Dataset excerpts:
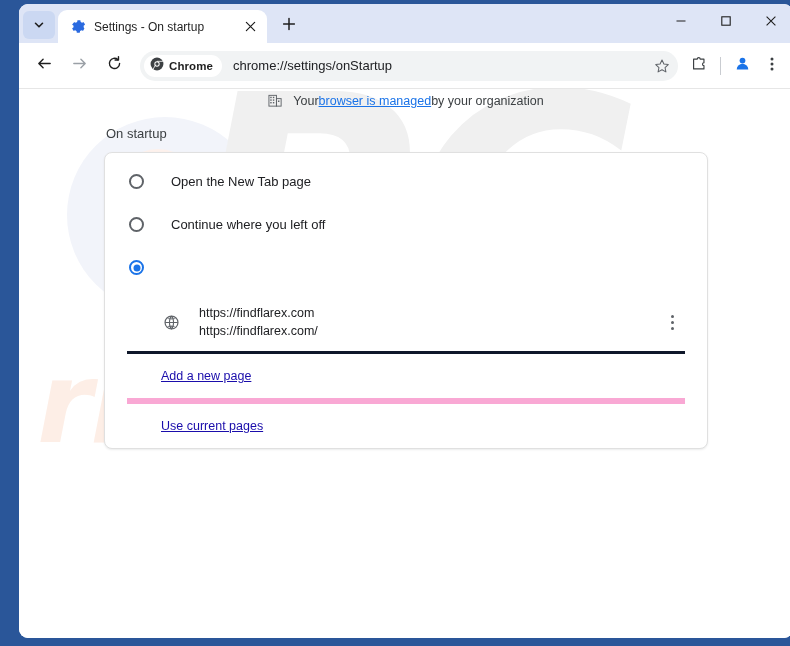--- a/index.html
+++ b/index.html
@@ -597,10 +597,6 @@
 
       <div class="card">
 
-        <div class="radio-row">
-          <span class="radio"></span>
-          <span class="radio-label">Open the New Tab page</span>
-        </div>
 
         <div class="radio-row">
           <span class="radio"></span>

--

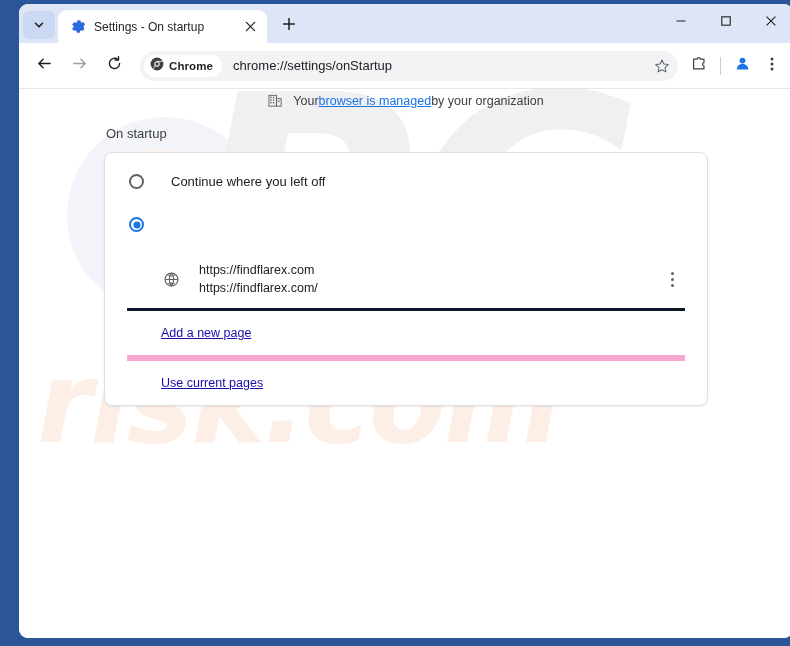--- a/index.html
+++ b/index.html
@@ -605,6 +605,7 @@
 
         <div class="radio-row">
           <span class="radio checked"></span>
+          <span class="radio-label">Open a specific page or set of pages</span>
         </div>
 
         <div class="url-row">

INSTRUCTION: From the records above, return each line where "label" occurs.

OUTPUT BELOW:
-          <span class="radio-label">Open the New Tab page</span>
+          <span class="radio-label">Open a specific page or set of pages</span>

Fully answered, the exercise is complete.